= Exercise goal =
Repeat exactly the lines of the records below, starting at the line containing "[33,588,170,601] Default recipe" and ending at the line containing "(675, 844) none". Leave the pictures out.

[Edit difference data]
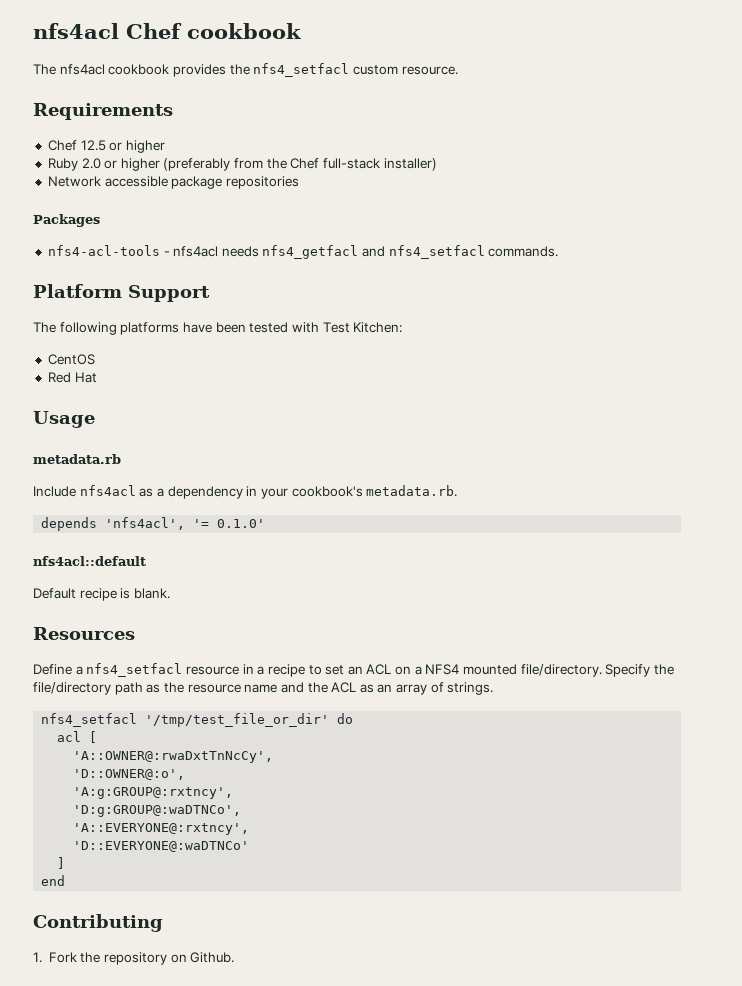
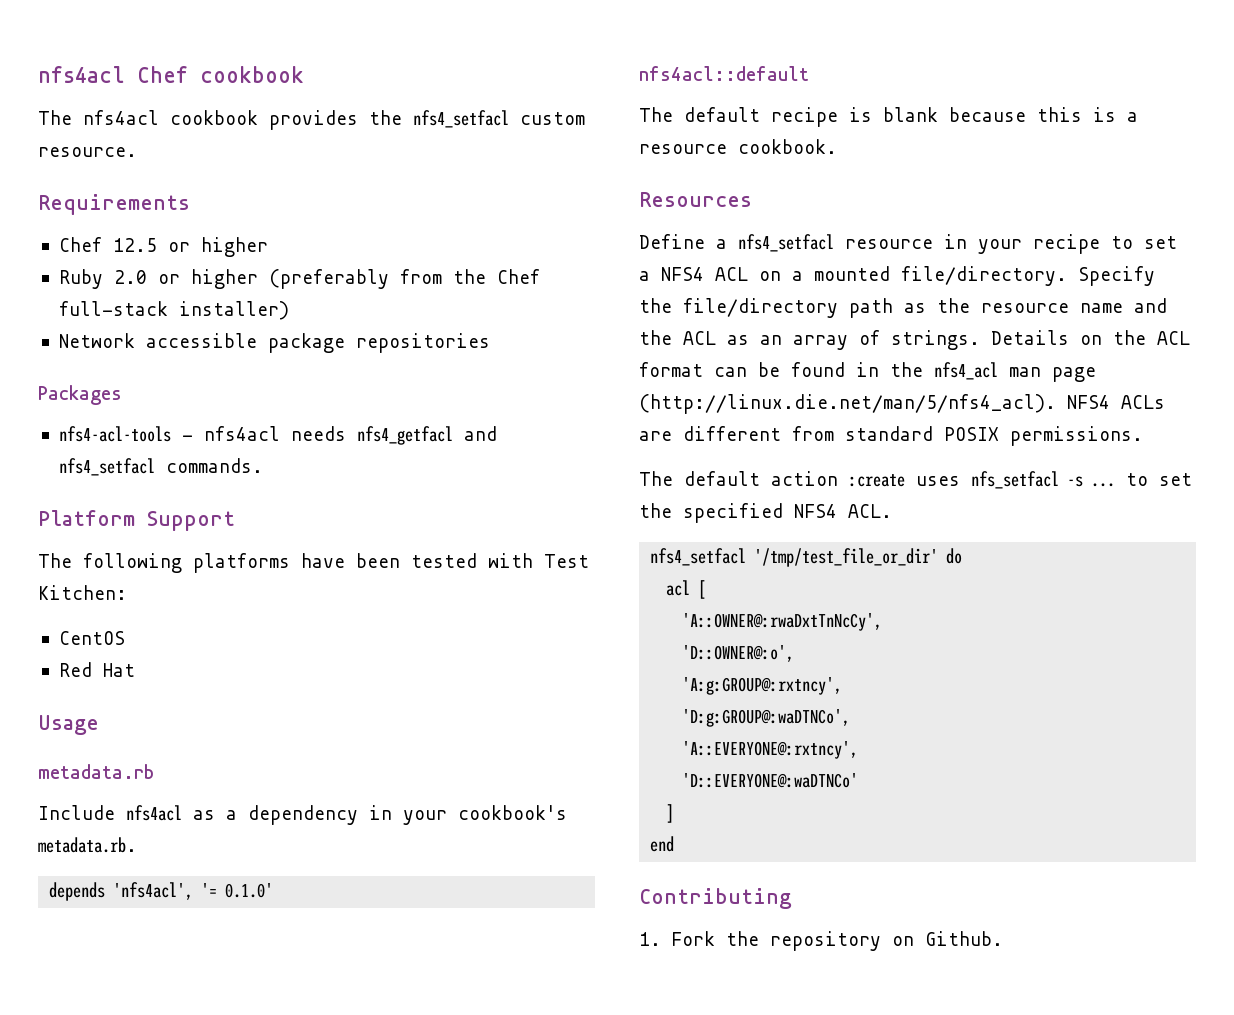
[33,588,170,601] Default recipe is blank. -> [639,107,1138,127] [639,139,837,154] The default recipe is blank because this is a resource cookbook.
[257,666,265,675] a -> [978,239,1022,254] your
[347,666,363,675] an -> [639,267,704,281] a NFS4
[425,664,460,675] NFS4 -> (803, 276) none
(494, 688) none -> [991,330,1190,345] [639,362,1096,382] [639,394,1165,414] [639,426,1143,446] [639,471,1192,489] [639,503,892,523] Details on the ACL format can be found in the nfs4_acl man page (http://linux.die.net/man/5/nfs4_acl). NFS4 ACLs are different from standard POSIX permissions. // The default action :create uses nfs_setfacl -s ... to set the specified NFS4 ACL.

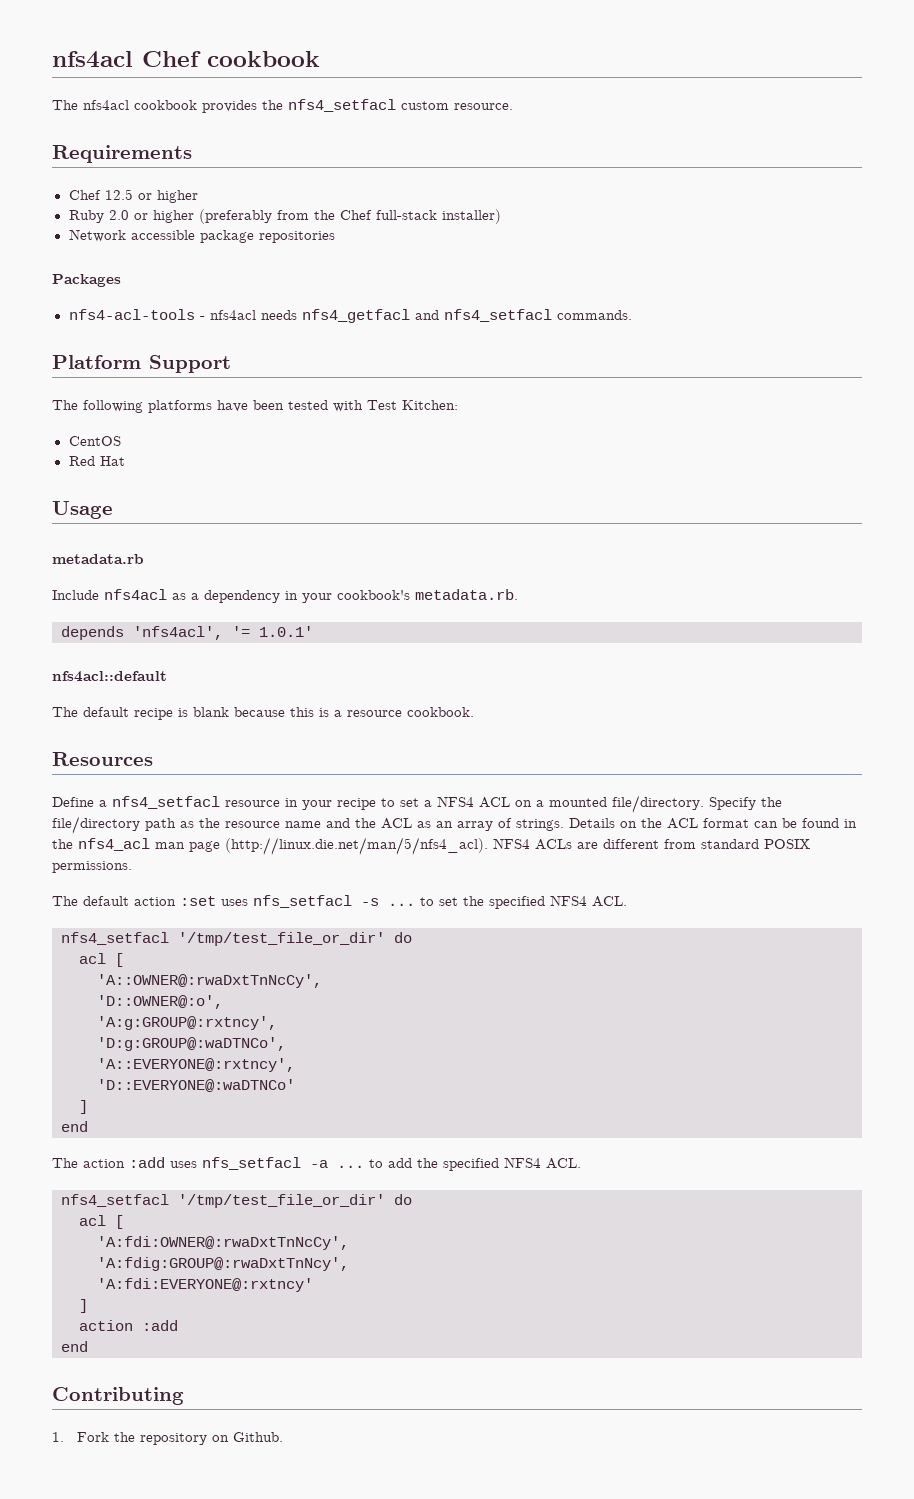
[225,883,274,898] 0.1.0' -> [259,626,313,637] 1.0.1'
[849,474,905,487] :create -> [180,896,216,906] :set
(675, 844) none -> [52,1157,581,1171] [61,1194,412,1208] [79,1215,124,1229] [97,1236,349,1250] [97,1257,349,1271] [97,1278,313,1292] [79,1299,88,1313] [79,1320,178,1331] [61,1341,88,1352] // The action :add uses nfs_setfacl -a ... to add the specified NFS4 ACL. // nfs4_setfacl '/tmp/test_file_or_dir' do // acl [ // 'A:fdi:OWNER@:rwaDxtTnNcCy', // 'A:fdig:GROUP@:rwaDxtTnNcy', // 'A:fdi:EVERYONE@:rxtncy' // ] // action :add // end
* * *
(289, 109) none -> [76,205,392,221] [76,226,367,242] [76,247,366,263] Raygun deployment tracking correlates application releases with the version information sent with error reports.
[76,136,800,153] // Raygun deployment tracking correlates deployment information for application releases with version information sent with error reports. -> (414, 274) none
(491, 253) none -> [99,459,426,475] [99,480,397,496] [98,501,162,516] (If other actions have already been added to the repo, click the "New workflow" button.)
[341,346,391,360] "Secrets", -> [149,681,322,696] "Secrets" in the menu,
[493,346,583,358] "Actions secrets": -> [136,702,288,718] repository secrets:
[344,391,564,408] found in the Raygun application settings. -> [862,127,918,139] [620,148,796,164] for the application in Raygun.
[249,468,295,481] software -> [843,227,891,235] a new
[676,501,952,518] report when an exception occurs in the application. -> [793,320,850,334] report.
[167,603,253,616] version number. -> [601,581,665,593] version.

= Task answer =
[33,588,170,601] Default recipe is blank. -> [639,107,1138,127] [639,139,837,154] The default recipe is blank because this is a resource cookbook.
[257,666,265,675] a -> [978,239,1022,254] your
[347,666,363,675] an -> [639,267,704,281] a NFS4
[425,664,460,675] NFS4 -> (803, 276) none
(494, 688) none -> [991,330,1190,345] [639,362,1096,382] [639,394,1165,414] [639,426,1143,446] [639,471,1192,489] [639,503,892,523] Details on the ACL format can be found in the nfs4_acl man page (http://linux.die.net/man/5/nfs4_acl). NFS4 ACLs are different from standard POSIX permissions. // The default action :create uses nfs_setfacl -s ... to set the specified NFS4 ACL.

[225,883,274,898] 0.1.0' -> [259,626,313,637] 1.0.1'
[849,474,905,487] :create -> [180,896,216,906] :set
(675, 844) none -> [52,1157,581,1171] [61,1194,412,1208] [79,1215,124,1229] [97,1236,349,1250] [97,1257,349,1271] [97,1278,313,1292] [79,1299,88,1313] [79,1320,178,1331] [61,1341,88,1352] // The action :add uses nfs_setfacl -a ... to add the specified NFS4 ACL. // nfs4_setfacl '/tmp/test_file_or_dir' do // acl [ // 'A:fdi:OWNER@:rwaDxtTnNcCy', // 'A:fdig:GROUP@:rwaDxtTnNcy', // 'A:fdi:EVERYONE@:rxtncy' // ] // action :add // end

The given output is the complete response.